Given text |
※

Although Rumble refers to this model as a funding formula, in fact it simply produced estimates of expenditure that were open to subsequent negotiation and scrutiny by the UK Department (Ministry) of Education and Science. In this respect, it differs little from the normal budgetary process.
The main advantage of a budgetary framework approach is that it makes clear to both parties exactly what changes need to be made if the available subsidy differs from the amount requested. In cases where cutbacks need to be made, the institution’s management can demonstrate which activities will need to be sacrificed to live within a reduced guideline. Where the subsidy exceeds the amount requested, it is also easy to identify which activities can be expanded to take advantage of the additional funds.
However, the budgetary framework approach is still subject to many of the constraints and limitations of normal budget negotiations. All areas of the institution’s expenditure would be open to scrutiny and ministry officials may still demand reductions in costs without any reduction in the services provided. Where ODL institutions have been given a high degree of autonomy, as is the case with many universities (either in law or by tradition), concerns may also arise about the potential impact of this model on the institution’s freedom to take decisions on the basis of academic criteria, as opposed to purely economic ones.
In addition, the calculations required for the budgetary framework document are normally derived from Activity-Based Cost analysis. As noted in other units, this is a demanding, expensive and time-consuming process that would need to be carried out at least once every two or three years. At the end of the day, there is no guarantee that additional funds will be made available to the ODL institution despite the very considerable amount of work that goes into preparing a budgetary framework document. Moreover, if student enrolments fall below those used to calculate the annual grant-in-aid, the implication is that this amount should either be refunded to the ministry or deducted from the following year’s subsidy.
Perhaps the most common way of subsidising the provision of educational services by autonomous ODL institutions is through a funding formula. This model differs from the budgetary framework approach in that, once agreement has been reached on the principles and method of calculation enshrined in the formula, no further negotiation is required. Both parties should accept the figures arising from the formula without demur, though provision can always be made to review its operation after a given period. A funding formula has the advantage of providing a certain degree of predictability for both the institution and the ministry. Where more than one institution is competing for funding from a limited pool, the formula approach ensures that all institutions and requests for subsidy are treated equitably.

※

Exercise requirements |
(a) In the text on funding ODL institutions, from what kind of analysis are the calculations for the budgetary framework document normally derived?
(b) Write out part of the text on funding ODL institutions, switching "guideline" to "ceiling": begin at the words that have "Although Rumble refers" and stop after "the additional funds.".
Use only the text on funding ODL institutions to answer.

※

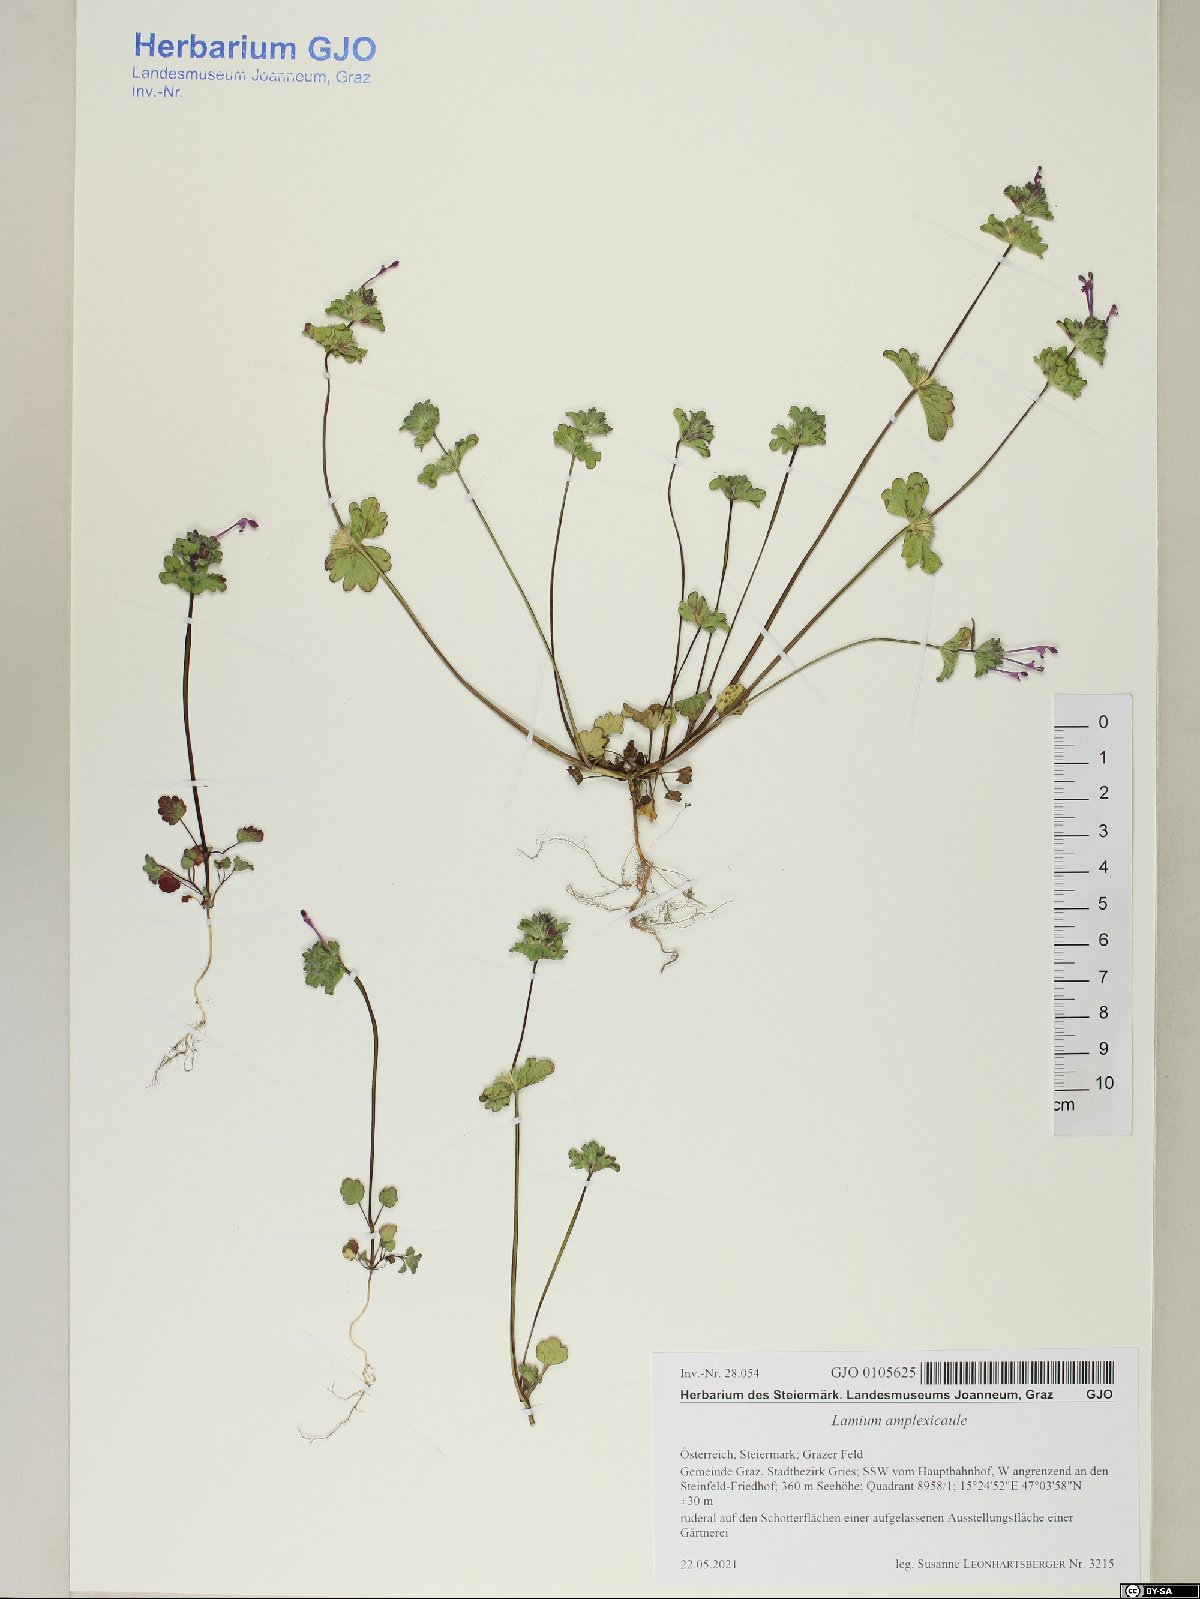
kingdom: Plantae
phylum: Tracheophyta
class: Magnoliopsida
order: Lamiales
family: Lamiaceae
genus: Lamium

※

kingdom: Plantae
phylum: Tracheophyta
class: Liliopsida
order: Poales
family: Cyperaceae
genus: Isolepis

※

Answers to the tasks |
(a) Activity-Based Cost analysis.

(b)
Although Rumble refers to this model as a funding formula, in fact it simply produced estimates of expenditure that were open to subsequent negotiation and scrutiny by the UK Department (Ministry) of Education and Science. In this respect, it differs little from the normal budgetary process.
The main advantage of a budgetary framework approach is that it makes clear to both parties exactly what changes need to be made if the available subsidy differs from the amount requested. In cases where cutbacks need to be made, the institution’s management can demonstrate which activities will need to be sacrificed to live within a reduced ceiling. Where the subsidy exceeds the amount requested, it is also easy to identify which activities can be expanded to take advantage of the additional funds.